» Stored data
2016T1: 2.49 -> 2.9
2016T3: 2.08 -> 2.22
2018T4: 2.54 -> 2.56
* * *
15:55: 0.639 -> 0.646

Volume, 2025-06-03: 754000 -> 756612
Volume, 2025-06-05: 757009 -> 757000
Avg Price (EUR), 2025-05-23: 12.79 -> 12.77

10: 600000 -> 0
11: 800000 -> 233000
* * *
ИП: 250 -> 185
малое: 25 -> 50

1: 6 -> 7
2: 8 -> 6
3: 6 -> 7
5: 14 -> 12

» Try it
Go through the material above and copy each line that holds the string "Volume".

» Result
Volume, 2025-06-03: 754000 -> 756612
Volume, 2025-06-05: 757009 -> 757000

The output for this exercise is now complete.